Basically all functionality is incorporated in the class MTCFeatureLoader. A MTCFeatureLoader object takes as source a .jsonl file, which is a text file (optionally gzipped) with on each line a json object representing a melody. A melody object contains metadata fields and several sequences of feature values.

Several .jsonl files are provided with the module:

MTC-ANN-2.0.1 - Feature sequences for the melodies of MTC-ANN-2.0.1.
MTC-FS-INST-2.0 - Feature sequences for the melodies of MTC-FS-INST-2.0.
ESSEN - Feature sequences for the melodies in the ESSEN Folksong Collection.

The MTCFeatureLoader can be initialized either with one of these, or with a user provided .jsonl or .jsonl.gz file:

from MTCFeatures import MTCFeatureLoader
fl = MTCFeatureLoader('MTC-ANN-2.0.1')
fl = MTCFeatureLoader('MTC-FS-INST-2.0')
fl = MTCFeatureLoader('../path/to/my/file.jsonl.gz')
fl = MTCFeatureLoader('/path/to/my/file.jsonl')

The MTCFeatureLoader class provides various functionalities:

Melody Filtering : select melodies according to given criteria
Feature selection : keep subset of features
Feature extraction : compute a new feature from existing features and add it to the object
Replace undefined feature values (null in json, None in Python) with sensible fall back values

Operations can be chained. All feature extractors, feature selectors, object filters, and NoneReplacer return an iterator over the resulting sequences. Each has a parameter seq_iter. If seq_iter is None (default), the .jsonl file is taken as data source and a new iterator is created. Otherwise, the provided iterator is taken as data source. A method, applyFilters is available which takes a list of filter names and applies these in the provided order.

The following filters are registered in class MTCFeatureLoader:

vocal : Only keep vocal melodies
instrumental : Only keep instrumental melodies
firstvoice : Only keep first voices/stanzas (i.e. identifier ending with _01)
ann_bgcorpus : Only keep melodies unrelated to MTC-ANN (only applicable to MTC-FS-INST)
labeled : Only keep melodies with a tune family label
unlabeled : Only keep melodies without a tune family label
afteryear(year) : Only keep melodies in sources dated later than year (year not included)
beforeyear(year) : Only keep melodies in sources dated before year (year not included)
betweenyears(year1, year2) : Only keep melodies in sources dated between year1 and year2 (both not included)
inOGL : Only keep melodies that are part of Onder de Groene Linde
inNLBIDs(id_list) : Only keep melodies with given identifiers in id_list
inTuneFamilies(tf_list) : Only keep melodies in given tune families in tf_list
inInstTest : Only keep melodies that are in cINST.
origin(location) : Only keep melodies if location occurs somewhere in the origin meta data field (only for Essen).

Available as separate functions:

minClassSizeFilter : Keep only melodies in tune families with >= minsize members.
maxClassSizeFilter : Keep only melodies in tune families with <= maxsize members.
head : Keep only first n melodies.
tail : Keep only last n melodies.
randomSel : Take a random sample of n melodies.
replaceNone : Replace undefined feature values (None) with sensible fall back values.

For replacement of the None values, a separate rule is included for each of the relevant features.

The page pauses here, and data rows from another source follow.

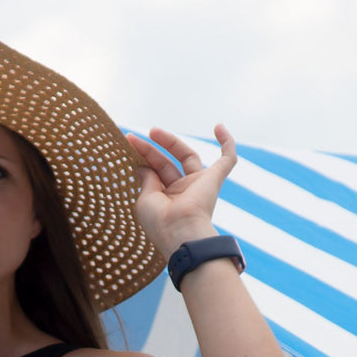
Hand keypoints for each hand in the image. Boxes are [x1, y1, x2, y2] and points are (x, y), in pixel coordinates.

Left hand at [126, 123, 237, 256]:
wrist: (179, 230)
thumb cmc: (160, 221)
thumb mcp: (145, 198)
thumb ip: (146, 180)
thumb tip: (142, 166)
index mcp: (167, 199)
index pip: (155, 173)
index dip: (142, 158)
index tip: (129, 145)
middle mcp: (183, 191)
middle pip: (167, 163)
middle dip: (150, 149)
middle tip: (133, 138)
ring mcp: (200, 184)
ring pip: (188, 155)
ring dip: (170, 141)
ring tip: (152, 131)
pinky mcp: (215, 179)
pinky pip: (227, 159)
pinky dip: (227, 143)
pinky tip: (219, 126)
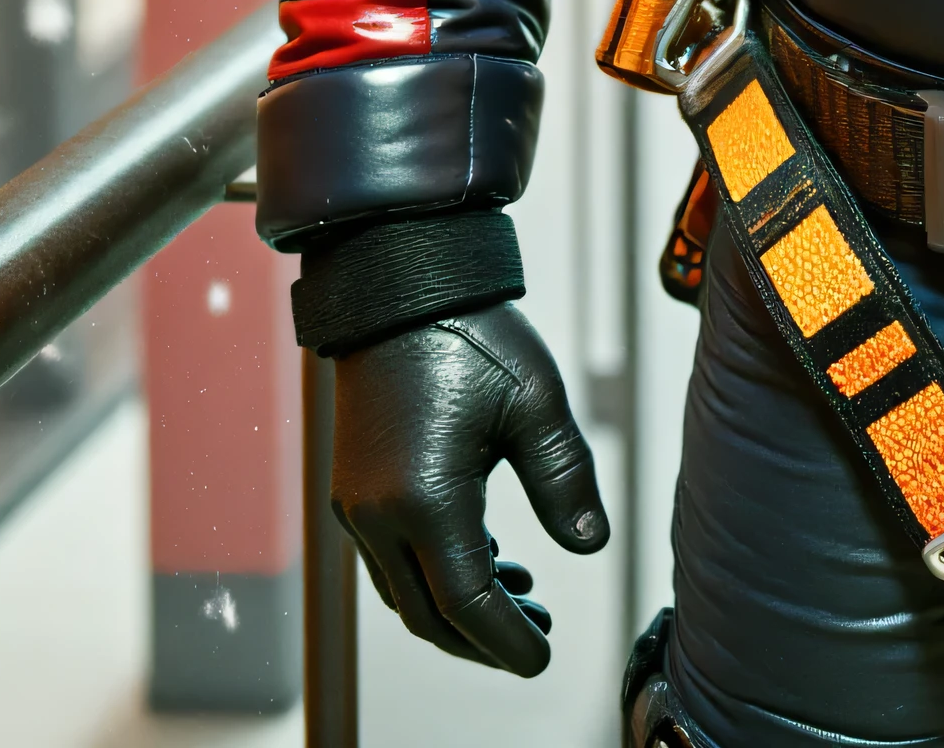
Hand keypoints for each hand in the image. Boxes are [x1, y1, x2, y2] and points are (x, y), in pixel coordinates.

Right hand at [330, 302, 608, 673]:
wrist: (399, 286)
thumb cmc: (472, 334)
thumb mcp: (535, 401)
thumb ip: (565, 478)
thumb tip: (592, 544)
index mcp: (426, 500)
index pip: (467, 605)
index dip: (506, 641)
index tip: (543, 658)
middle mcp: (379, 516)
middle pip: (430, 614)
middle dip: (485, 638)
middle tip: (539, 635)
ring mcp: (357, 506)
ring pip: (406, 593)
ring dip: (460, 609)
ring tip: (524, 596)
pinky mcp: (352, 490)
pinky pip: (391, 560)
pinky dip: (435, 575)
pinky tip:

The following rules are included:

metriccontour: None -> ‘=’ if all items in the sequence are None. None -> ‘+’ if only the first item is None.
imacontour: First note: None -> “+”
contour3: First note: None -> “=”
contour5: First note: None -> “=”
IOR: First, and possibly last notes: None -> 1.0
IOR_frac: First, and possibly last notes: None -> “1”
durationcontour: First note: None -> “=”
restduration_frac: None -> “0”
diatonicinterval: First note: None -> 0
chromaticinterval: First note: None -> 0
nextisrest: Last note: None -> True
beatfraction: None -> “0”
beatinsong: None -> “0”
beatinphrase: None -> “0”
beatinphrase_end: None -> “0”
beatstrength: None -> 1.0
beat_str: None -> “1”
beat_fraction_str: None -> “0”
beat: None -> 0.0
timesignature: None -> “0/0”
lyrics: None -> “”
noncontentword: None -> False
wordend: None -> False
phoneme: None -> ‘’
rhymes: None -> False
rhymescontentwords: None -> False
wordstress: None -> False

For the different models from the literature (LBDM, GTTM, IR) no None-replacers are included.